# Human pose images with coordinates
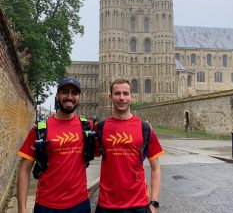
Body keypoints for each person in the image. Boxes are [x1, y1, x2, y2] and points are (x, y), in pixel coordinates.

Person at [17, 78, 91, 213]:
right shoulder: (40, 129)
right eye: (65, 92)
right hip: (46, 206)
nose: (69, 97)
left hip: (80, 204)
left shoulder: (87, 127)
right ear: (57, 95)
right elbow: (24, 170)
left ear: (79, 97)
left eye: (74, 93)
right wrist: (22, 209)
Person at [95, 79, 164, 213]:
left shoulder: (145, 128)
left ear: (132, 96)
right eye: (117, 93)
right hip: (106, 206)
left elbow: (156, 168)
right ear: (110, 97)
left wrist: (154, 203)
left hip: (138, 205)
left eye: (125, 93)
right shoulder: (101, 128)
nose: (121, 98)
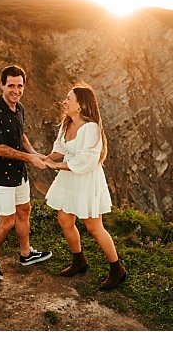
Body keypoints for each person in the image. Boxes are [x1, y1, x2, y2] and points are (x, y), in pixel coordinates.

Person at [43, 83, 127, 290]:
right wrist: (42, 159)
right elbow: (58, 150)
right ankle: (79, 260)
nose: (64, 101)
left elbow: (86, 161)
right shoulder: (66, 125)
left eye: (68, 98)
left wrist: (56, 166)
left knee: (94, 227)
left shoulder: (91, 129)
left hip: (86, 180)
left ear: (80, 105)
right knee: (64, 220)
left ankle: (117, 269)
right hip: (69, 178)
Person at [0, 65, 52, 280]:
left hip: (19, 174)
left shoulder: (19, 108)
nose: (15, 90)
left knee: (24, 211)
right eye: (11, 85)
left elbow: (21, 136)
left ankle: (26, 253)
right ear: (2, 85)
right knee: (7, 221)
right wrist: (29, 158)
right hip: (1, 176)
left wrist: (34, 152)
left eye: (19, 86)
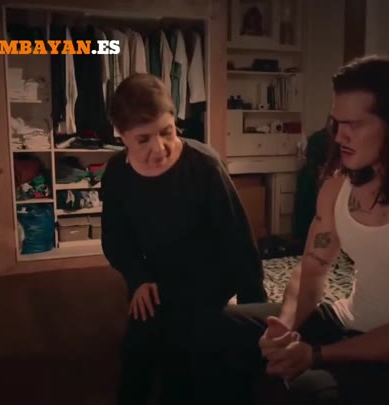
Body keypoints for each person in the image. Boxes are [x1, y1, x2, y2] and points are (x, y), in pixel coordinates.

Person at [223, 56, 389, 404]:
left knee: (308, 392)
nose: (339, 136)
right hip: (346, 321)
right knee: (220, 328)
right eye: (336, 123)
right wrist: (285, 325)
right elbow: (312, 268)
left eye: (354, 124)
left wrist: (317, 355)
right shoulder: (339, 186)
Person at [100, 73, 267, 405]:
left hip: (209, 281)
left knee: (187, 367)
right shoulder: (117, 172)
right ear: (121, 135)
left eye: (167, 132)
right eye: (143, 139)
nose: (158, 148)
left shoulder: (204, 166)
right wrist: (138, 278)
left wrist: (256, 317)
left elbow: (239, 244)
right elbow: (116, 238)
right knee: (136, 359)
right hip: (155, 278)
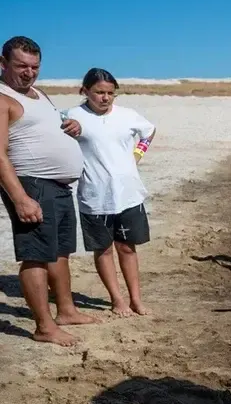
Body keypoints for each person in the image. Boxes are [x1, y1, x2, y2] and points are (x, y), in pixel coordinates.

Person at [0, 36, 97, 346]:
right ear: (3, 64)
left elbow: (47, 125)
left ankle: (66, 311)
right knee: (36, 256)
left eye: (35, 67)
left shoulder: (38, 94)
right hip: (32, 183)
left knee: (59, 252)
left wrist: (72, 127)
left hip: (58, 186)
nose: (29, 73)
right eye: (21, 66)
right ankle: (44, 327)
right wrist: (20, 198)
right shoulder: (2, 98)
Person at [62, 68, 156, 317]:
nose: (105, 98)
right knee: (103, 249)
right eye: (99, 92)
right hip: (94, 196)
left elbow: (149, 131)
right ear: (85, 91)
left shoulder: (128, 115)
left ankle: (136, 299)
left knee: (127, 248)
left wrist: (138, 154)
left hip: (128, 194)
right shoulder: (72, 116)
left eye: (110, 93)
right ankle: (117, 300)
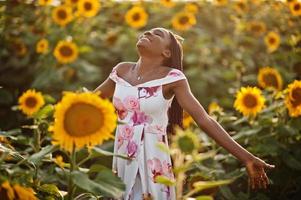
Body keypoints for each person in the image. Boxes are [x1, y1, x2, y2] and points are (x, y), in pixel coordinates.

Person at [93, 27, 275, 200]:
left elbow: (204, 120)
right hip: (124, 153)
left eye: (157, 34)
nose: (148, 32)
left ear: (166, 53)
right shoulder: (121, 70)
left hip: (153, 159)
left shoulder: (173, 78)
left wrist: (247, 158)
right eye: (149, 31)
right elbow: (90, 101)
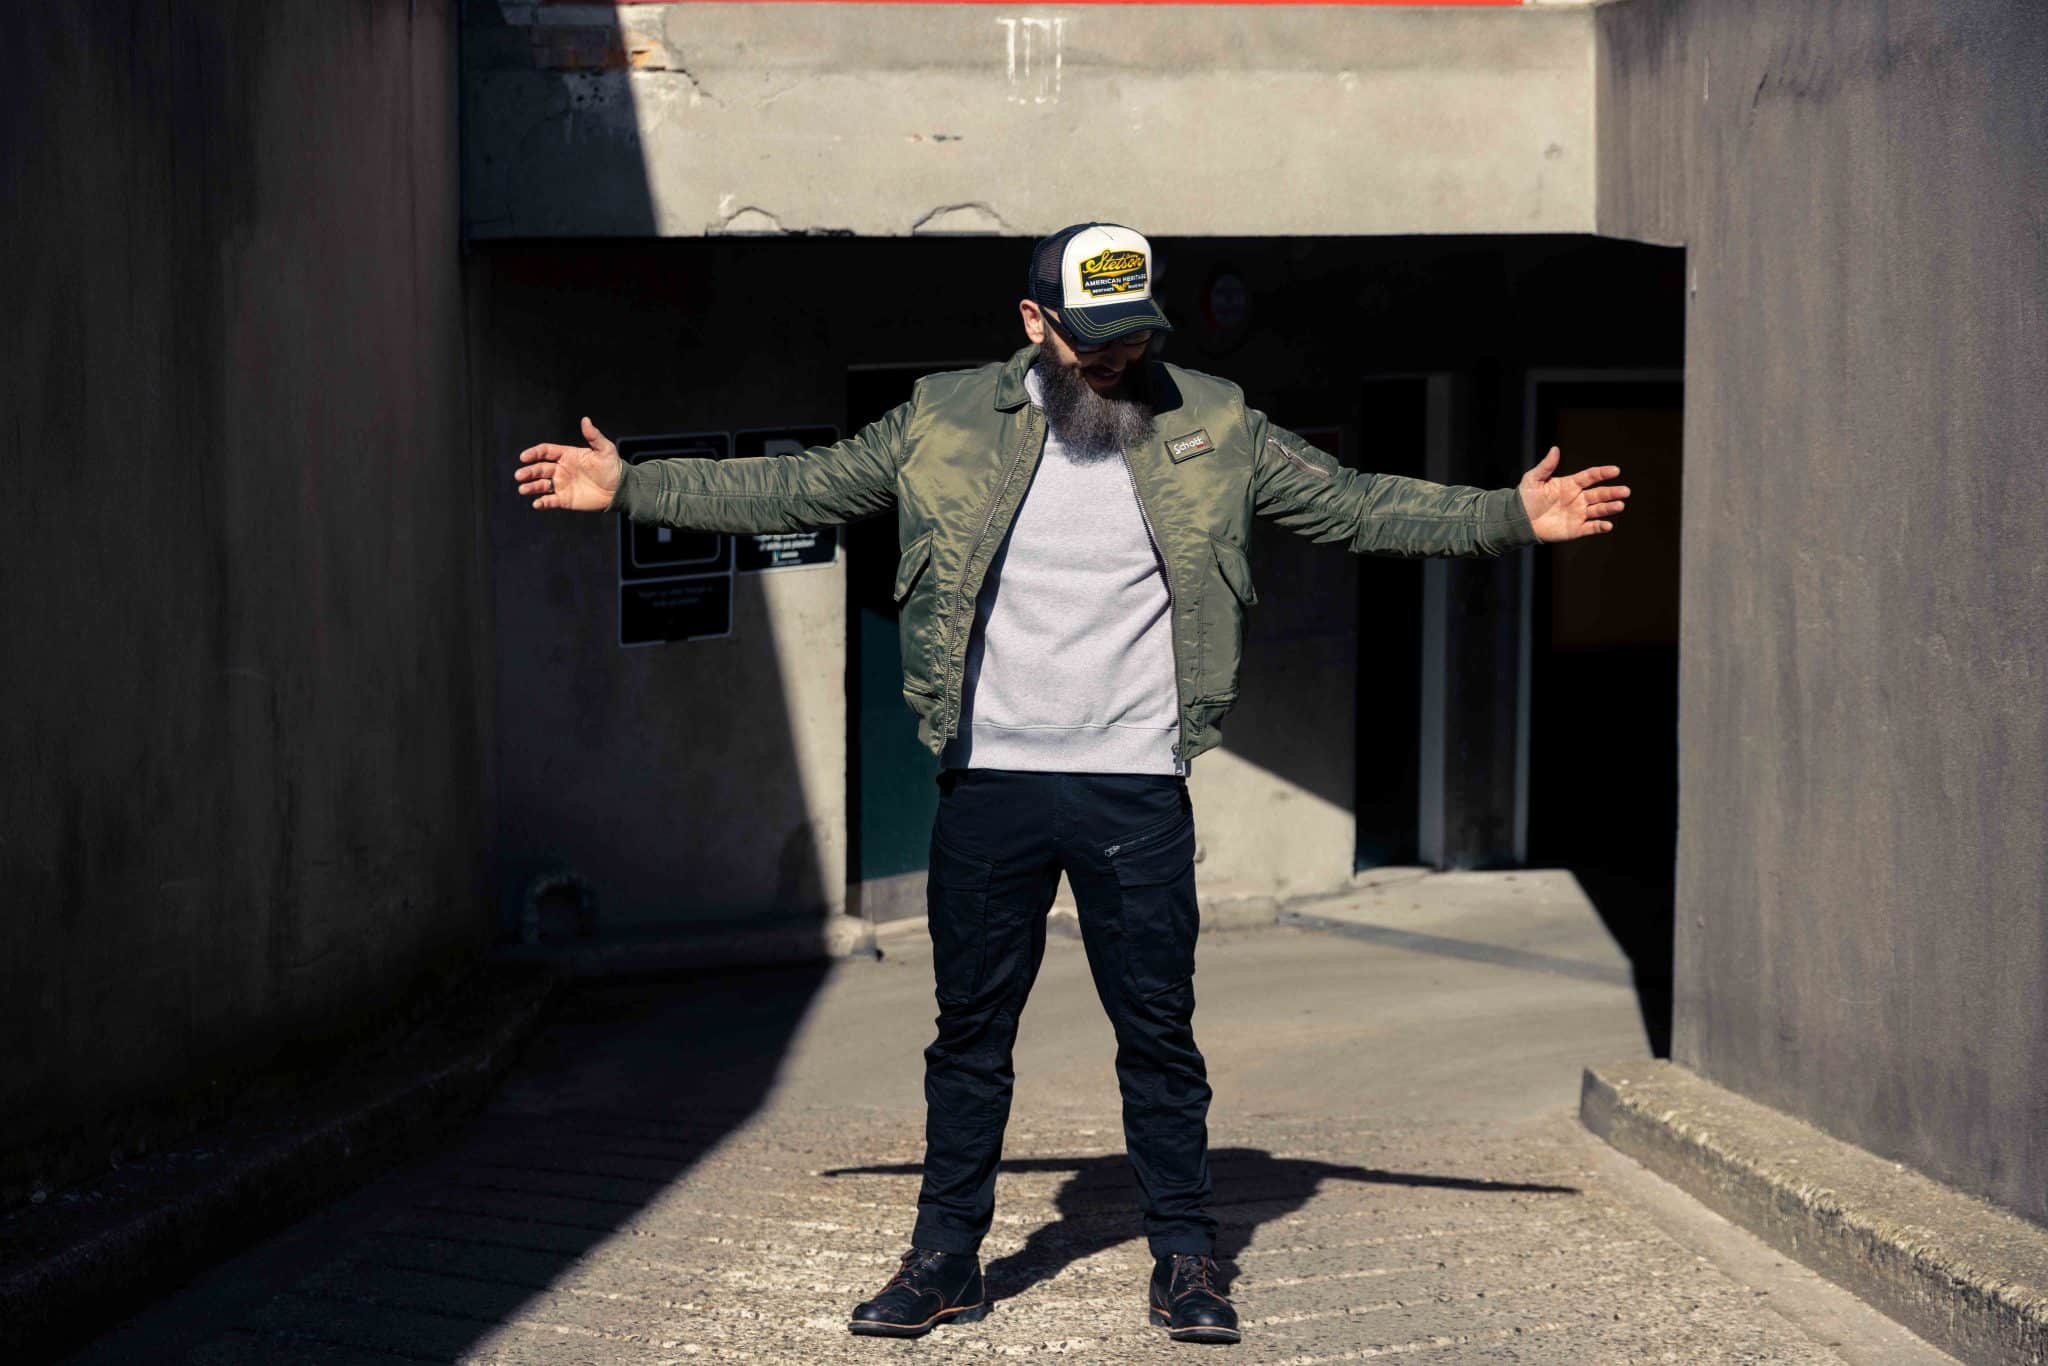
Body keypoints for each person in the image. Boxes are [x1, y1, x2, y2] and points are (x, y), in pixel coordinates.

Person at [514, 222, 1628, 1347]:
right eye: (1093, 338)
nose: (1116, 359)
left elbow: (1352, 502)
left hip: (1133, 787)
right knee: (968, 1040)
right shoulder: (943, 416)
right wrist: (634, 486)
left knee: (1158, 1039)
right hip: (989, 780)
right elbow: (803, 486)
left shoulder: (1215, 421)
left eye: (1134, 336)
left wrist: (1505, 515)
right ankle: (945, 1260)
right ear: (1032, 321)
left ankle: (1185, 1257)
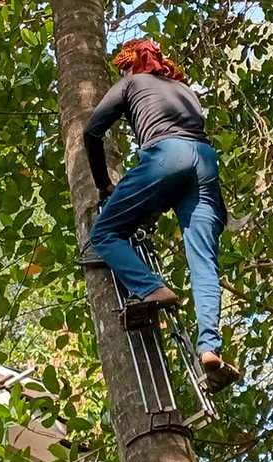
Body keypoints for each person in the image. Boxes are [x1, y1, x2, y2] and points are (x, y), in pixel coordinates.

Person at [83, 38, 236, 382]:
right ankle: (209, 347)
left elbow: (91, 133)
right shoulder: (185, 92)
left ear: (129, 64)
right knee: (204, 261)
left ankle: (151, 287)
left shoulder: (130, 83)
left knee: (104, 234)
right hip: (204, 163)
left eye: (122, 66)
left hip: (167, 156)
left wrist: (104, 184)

# DIRECTIONS FOR THIS TASK
Every line above should be reproduced exactly, please, with no pictures included.

# YOUR RESPONSE
Body keypoints for each person in the image. Boxes are [x1, y1, x2, y2] and points are (x, y), in pixel coordinates.

Person at [17, 78, 91, 213]:
right shoulder: (40, 129)
right eye: (65, 92)
right hip: (46, 206)
nose: (69, 97)
left hip: (80, 204)
left shoulder: (87, 127)
right ear: (57, 95)
right elbow: (24, 170)
left ear: (79, 97)
left eye: (74, 93)
right wrist: (22, 209)
Person at [95, 79, 164, 213]:
left shoulder: (145, 128)
left ear: (132, 96)
right eye: (117, 93)
right hip: (106, 206)
left elbow: (156, 168)
right ear: (110, 97)
left wrist: (154, 203)
left hip: (138, 205)
left eye: (125, 93)
right shoulder: (101, 128)
nose: (121, 98)
Body keypoints for each person in the image. Boxes are [x1, y1, x2, y2] and points are (x, y), in pixel coordinates.

Person at [43, 83, 127, 290]:
right wrist: (42, 159)
right elbow: (58, 150)
right ankle: (79, 260)
nose: (64, 101)
left elbow: (86, 161)
right shoulder: (66, 125)
left eye: (68, 98)
left wrist: (56, 166)
left knee: (94, 227)
left shoulder: (91, 129)
left hip: (86, 180)
left ear: (80, 105)
right knee: (64, 220)
left ankle: (117, 269)
right hip: (69, 178)
Person at [0, 65, 52, 280]:
left hip: (19, 174)
left shoulder: (19, 108)
nose: (15, 90)
left knee: (24, 211)
right eye: (11, 85)
left elbow: (21, 136)
left ankle: (26, 253)
right ear: (2, 85)
right knee: (7, 221)
right wrist: (29, 158)
right hip: (1, 176)
left wrist: (34, 152)
left eye: (19, 86)
Body keypoints for each person in the image. Boxes are [x1, y1, x2, y2] and points are (x, y), in pixel coordinates.

Person at [223, 56, 389, 404]:
left knee: (308, 392)
nose: (339, 136)
right hip: (346, 321)
right knee: (220, 328)
right eye: (336, 123)
right wrist: (285, 325)
right elbow: (312, 268)
left eye: (354, 124)
left wrist: (317, 355)
right shoulder: (339, 186)
Person at [100, 73, 267, 405]:
left hip: (209, 281)
left knee: (187, 367)
right shoulder: (117, 172)
right ear: (121, 135)
left eye: (167, 132)
right eye: (143, 139)
nose: (158, 148)
left shoulder: (204, 166)
right wrist: (138, 278)
left wrist: (256, 317)
left elbow: (239, 244)
right elbow: (116, 238)
right knee: (136, 359)
right hip: (155, 278)
Body keypoints for each person in the image. Boxes are [x1, y1, x2, y2] and points are (x, y), in pixel coordinates.

Person at [0, 36, 97, 346]:
right ear: (3, 64)
left elbow: (47, 125)
left ankle: (66, 311)
right knee: (36, 256)
left eye: (35, 67)
left shoulder: (38, 94)
right hip: (32, 183)
left knee: (59, 252)
left wrist: (72, 127)
left hip: (58, 186)
nose: (29, 73)
right eye: (21, 66)
right ankle: (44, 327)
right wrist: (20, 198)
right shoulder: (2, 98)
Person at [62, 68, 156, 317]:
nose: (105, 98)
right knee: (103, 249)
right eye: (99, 92)
right hip: (94, 196)
left elbow: (149, 131)
right ear: (85, 91)
left shoulder: (128, 115)
left ankle: (136, 299)
left knee: (127, 248)
left wrist: (138, 154)
left hip: (128, 194)
right shoulder: (72, 116)
left eye: (110, 93)
right ankle: (117, 300)
Body keypoints for each person in the image. Boxes are [x1, y1, x2, y2] and points are (x, y), in pixel coordinates.

Person at [93, 27, 275, 200]:
left elbow: (204, 120)
right hip: (124, 153)
left eye: (157, 34)
nose: (148, 32)
left ear: (166, 53)
right shoulder: (121, 70)
left hip: (153, 159)
left shoulder: (173, 78)
left wrist: (247, 158)
right eye: (149, 31)
right elbow: (90, 101)
Body keypoints for each person in the image. Boxes are [x1, y1, x2, y2] and points are (x, y), in pixel coordinates.

Person at [514, 222, 1628, 1347]:
right eye: (1093, 338)
nose: (1116, 359)
left elbow: (1352, 502)
left hip: (1133, 787)
right knee: (968, 1040)
right shoulder: (943, 416)
right wrist: (634, 486)
left knee: (1158, 1039)
right hip: (989, 780)
right elbow: (803, 486)
left shoulder: (1215, 421)
left eye: (1134, 336)
left wrist: (1505, 515)
right ankle: (945, 1260)
right ear: (1032, 321)
left ankle: (1185, 1257)
Body keypoints for each person in the image. Boxes are [x1, y1, x2, y2] and points are (x, y), in pixel coordinates.

Person at [83, 38, 236, 382]:
right ankle: (209, 347)
left elbow: (91, 133)
right shoulder: (185, 92)
left ear: (129, 64)
right knee: (204, 261)
left ankle: (151, 287)
left shoulder: (130, 83)
left knee: (104, 234)
right hip: (204, 163)
left eye: (122, 66)
left hip: (167, 156)
left wrist: (104, 184)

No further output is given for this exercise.